The name change, expected to occur in October, is part of New York & Co.’s new strategy that is designed to drive sales to over $1 billion. It includes such new initiatives as expanding the company’s plus-size brand, Fashion to Figure (which it acquired at a bankruptcy auction last year), introducing a lingerie lifestyle brand, and debuting a Kate Hudson casual lifestyle collection. Both the lingerie brand and the Kate Hudson collection will have their own digital sites.

In addition, the retailer also plans to accelerate growth of its core namesake brand through ongoing celebrity partnerships, including collaborations with Eva Mendes, and Gabrielle Union to name a few.

“We are at a defining moment in our corporate reinvention, with a proven track record for developing celebrity and sub-brand collections that resonate with our consumers,” said CEO Greg Scott.

Over the past several years, New York & Co. has developed and implemented the necessary framework to take our company to a new level of growth, Scott continued.

“Today, over 30% of our sales are generated digitally, we have optimized our retail footprint, and have the talent and infrastructure to capitalize on our strengths,” he said.
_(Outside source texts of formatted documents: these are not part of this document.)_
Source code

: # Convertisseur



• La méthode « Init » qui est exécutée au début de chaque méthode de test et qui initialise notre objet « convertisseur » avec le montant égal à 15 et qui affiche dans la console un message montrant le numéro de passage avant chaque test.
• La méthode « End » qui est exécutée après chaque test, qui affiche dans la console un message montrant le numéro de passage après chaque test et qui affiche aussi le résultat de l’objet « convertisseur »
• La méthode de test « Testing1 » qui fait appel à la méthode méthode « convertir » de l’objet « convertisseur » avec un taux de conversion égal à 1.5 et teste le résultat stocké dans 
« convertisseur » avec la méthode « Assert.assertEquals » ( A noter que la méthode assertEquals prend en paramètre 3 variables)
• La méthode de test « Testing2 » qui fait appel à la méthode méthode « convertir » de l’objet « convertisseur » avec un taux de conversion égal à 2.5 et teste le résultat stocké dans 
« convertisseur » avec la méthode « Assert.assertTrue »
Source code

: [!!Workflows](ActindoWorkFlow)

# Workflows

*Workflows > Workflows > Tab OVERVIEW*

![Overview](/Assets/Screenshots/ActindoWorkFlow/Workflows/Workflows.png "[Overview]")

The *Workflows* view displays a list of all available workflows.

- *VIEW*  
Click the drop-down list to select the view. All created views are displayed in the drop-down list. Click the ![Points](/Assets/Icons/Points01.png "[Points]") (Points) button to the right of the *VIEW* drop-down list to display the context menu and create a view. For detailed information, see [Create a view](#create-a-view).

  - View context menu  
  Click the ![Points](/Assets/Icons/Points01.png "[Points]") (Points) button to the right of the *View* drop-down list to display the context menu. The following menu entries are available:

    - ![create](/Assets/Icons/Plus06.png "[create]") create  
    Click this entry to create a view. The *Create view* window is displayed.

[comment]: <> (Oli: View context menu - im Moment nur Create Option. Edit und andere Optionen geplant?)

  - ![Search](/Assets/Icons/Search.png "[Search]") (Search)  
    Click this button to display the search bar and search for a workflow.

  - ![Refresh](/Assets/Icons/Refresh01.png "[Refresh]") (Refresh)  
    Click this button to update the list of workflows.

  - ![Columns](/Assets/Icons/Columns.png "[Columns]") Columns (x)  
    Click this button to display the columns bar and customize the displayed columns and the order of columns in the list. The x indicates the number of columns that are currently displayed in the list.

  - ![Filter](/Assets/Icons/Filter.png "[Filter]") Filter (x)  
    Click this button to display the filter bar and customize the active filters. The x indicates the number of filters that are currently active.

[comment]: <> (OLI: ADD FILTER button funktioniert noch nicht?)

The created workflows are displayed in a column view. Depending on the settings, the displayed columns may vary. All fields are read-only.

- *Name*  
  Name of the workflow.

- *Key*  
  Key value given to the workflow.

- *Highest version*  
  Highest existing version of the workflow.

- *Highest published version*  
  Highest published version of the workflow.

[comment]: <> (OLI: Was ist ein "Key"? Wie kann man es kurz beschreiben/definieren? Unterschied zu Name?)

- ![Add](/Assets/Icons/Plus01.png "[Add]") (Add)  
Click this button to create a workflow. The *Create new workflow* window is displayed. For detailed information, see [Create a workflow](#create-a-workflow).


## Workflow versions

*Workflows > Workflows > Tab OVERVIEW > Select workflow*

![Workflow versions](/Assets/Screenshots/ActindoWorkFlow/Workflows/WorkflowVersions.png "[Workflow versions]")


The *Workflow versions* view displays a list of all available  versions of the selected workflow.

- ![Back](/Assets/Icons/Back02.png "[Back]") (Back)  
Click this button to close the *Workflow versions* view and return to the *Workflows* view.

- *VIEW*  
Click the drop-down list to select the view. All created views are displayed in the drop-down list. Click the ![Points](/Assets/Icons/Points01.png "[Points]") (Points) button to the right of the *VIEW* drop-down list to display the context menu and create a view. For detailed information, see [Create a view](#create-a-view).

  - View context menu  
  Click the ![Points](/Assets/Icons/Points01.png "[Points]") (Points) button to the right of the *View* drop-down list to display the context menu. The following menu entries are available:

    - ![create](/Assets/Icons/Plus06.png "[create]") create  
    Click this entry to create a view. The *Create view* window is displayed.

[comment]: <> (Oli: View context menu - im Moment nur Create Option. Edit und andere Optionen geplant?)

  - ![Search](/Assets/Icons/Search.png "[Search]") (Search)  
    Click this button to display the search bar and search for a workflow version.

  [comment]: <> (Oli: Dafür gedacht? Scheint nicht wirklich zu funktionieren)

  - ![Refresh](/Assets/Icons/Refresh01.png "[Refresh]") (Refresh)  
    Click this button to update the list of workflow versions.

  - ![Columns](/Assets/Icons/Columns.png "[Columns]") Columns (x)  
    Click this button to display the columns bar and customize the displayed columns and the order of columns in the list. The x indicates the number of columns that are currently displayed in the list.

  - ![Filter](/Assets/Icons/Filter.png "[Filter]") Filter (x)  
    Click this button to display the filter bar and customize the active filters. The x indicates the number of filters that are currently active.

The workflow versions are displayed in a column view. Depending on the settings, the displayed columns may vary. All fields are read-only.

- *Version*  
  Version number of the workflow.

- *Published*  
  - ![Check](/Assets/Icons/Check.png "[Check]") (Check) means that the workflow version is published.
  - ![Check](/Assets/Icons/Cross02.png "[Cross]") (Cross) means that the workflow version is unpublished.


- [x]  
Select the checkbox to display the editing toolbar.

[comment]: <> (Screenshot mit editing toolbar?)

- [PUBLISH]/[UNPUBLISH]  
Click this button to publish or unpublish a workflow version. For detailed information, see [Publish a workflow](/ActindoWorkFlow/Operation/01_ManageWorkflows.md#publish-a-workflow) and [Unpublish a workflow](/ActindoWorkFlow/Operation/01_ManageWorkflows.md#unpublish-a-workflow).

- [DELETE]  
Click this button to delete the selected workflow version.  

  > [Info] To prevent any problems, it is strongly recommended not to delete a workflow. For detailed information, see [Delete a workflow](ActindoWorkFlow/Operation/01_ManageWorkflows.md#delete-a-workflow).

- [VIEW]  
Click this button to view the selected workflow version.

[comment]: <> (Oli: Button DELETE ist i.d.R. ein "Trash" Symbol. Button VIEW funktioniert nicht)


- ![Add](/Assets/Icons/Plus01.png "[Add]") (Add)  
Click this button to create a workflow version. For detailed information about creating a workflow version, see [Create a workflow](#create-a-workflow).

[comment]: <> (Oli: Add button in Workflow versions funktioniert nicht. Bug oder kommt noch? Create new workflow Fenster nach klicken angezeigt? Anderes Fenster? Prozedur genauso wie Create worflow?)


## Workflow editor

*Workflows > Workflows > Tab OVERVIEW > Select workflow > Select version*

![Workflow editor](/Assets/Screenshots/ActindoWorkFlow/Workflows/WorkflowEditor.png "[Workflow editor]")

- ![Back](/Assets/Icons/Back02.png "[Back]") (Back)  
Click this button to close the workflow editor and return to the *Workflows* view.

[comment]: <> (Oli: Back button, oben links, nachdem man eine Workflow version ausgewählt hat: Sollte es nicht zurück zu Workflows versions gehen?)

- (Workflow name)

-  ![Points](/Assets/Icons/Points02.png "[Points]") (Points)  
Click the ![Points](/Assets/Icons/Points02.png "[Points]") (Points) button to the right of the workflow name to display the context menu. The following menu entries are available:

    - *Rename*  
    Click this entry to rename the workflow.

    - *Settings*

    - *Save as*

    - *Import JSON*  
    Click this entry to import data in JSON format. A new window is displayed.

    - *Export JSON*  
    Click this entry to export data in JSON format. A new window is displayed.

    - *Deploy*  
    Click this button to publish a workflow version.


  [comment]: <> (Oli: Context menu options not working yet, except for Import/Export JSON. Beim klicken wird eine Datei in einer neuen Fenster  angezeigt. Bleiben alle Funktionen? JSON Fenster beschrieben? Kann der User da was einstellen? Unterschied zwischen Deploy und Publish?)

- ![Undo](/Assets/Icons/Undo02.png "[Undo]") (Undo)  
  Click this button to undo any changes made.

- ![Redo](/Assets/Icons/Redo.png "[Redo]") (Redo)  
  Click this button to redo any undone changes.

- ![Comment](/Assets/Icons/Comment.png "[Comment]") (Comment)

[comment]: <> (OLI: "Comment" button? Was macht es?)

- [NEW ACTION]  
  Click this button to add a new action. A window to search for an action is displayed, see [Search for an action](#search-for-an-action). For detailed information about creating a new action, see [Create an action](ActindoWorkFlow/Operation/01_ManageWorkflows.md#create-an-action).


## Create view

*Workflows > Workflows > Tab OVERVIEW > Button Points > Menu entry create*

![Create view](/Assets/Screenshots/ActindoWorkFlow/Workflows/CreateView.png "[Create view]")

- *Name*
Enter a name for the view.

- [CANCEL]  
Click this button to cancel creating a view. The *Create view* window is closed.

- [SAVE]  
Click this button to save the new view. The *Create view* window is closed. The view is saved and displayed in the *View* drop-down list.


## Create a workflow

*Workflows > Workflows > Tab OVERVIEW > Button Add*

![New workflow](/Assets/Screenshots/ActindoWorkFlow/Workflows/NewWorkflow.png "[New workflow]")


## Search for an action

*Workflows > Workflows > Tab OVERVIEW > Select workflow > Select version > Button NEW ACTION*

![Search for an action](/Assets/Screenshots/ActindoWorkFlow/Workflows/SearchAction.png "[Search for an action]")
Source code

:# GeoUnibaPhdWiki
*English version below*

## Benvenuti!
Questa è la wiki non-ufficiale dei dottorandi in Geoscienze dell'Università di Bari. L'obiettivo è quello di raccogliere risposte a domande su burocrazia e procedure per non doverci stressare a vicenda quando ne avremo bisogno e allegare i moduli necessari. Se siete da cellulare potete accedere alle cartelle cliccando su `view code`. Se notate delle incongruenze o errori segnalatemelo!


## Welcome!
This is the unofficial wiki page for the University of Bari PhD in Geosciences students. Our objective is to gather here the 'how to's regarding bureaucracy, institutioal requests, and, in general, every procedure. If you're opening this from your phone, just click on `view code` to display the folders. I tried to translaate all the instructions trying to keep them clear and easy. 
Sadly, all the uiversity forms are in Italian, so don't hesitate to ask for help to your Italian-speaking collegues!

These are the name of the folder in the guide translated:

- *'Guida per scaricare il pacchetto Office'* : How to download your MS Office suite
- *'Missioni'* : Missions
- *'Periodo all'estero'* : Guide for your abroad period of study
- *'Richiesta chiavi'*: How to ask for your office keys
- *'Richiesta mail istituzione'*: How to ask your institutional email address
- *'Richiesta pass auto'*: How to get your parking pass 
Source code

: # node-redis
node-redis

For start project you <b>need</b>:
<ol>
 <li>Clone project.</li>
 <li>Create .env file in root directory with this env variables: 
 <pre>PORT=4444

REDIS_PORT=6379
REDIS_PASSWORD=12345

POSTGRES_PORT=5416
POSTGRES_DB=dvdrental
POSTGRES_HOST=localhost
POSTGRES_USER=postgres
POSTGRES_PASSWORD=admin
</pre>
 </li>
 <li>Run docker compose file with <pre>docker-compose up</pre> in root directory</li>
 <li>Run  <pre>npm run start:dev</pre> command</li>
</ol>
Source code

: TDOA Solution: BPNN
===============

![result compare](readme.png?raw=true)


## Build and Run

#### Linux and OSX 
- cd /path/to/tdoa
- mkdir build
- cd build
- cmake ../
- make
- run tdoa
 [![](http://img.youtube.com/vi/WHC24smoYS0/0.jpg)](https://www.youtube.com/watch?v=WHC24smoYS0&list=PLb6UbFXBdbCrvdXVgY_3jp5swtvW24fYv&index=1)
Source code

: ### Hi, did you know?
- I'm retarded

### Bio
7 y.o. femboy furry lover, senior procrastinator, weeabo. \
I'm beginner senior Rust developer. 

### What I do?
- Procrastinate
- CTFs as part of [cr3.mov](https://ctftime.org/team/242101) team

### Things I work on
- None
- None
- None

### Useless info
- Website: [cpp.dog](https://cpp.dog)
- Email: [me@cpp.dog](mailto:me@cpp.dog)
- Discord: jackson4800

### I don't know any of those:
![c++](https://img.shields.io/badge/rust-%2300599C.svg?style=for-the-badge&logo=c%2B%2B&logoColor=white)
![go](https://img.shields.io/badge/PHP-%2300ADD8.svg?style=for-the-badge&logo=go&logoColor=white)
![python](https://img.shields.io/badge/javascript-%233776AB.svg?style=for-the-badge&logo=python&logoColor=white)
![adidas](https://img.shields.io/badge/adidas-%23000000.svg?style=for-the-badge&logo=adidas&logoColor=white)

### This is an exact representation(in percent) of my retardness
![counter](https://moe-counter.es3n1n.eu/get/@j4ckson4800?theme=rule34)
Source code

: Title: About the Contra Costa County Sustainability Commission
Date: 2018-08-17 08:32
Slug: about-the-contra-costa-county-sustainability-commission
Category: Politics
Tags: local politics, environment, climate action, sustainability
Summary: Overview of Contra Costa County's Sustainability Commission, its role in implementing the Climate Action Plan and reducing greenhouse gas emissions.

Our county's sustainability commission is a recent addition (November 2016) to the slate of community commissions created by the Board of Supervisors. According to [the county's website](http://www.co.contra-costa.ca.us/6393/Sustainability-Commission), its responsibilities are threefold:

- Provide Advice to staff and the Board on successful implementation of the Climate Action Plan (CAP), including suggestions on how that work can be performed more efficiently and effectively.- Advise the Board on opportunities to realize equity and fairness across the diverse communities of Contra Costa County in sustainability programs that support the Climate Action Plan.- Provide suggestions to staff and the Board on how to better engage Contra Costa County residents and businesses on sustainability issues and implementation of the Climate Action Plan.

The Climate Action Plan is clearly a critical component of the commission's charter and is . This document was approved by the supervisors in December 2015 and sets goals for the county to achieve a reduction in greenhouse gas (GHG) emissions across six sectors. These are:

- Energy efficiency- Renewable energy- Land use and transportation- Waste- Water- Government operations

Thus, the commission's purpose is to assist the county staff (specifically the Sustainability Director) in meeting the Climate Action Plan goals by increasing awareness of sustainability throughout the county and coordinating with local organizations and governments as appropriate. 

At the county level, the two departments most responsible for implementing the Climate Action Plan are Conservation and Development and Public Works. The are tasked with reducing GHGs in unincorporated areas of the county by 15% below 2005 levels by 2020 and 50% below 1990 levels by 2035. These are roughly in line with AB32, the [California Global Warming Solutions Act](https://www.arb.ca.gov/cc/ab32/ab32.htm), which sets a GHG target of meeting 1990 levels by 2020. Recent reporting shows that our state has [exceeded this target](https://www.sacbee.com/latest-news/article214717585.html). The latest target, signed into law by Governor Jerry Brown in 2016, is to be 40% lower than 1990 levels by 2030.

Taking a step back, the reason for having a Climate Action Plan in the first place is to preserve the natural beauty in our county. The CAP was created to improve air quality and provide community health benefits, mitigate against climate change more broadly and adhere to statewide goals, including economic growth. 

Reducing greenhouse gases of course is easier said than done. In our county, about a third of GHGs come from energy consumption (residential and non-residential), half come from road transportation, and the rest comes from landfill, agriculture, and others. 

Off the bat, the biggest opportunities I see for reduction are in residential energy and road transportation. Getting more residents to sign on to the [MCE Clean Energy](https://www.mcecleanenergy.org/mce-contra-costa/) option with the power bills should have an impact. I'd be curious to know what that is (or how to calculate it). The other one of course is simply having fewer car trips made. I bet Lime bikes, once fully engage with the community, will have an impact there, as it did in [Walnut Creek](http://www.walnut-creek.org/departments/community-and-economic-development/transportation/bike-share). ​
Scott noted that, in the second quarter of 2018, the company reported its fourth consecutive quarter of comparable store sales growth, it highest gross margin rate achieved in the second quarter since 2005, and is on track to achieve adjusted EBITDA of $35 million to $37 million for the fiscal year, up from adjusted EBITDA of $30.5 million in fiscal year 2017.

The retailer said its ability to incubate new brands is further substantiated by New York & Company’s physical footprint of 425 stores, a digital presence which represented 30% of 2017 sales, a customer file with over 13 million names, and approximately 165 million annual visits online and in stores. The company’s loyalty member base represents 43% of total sales.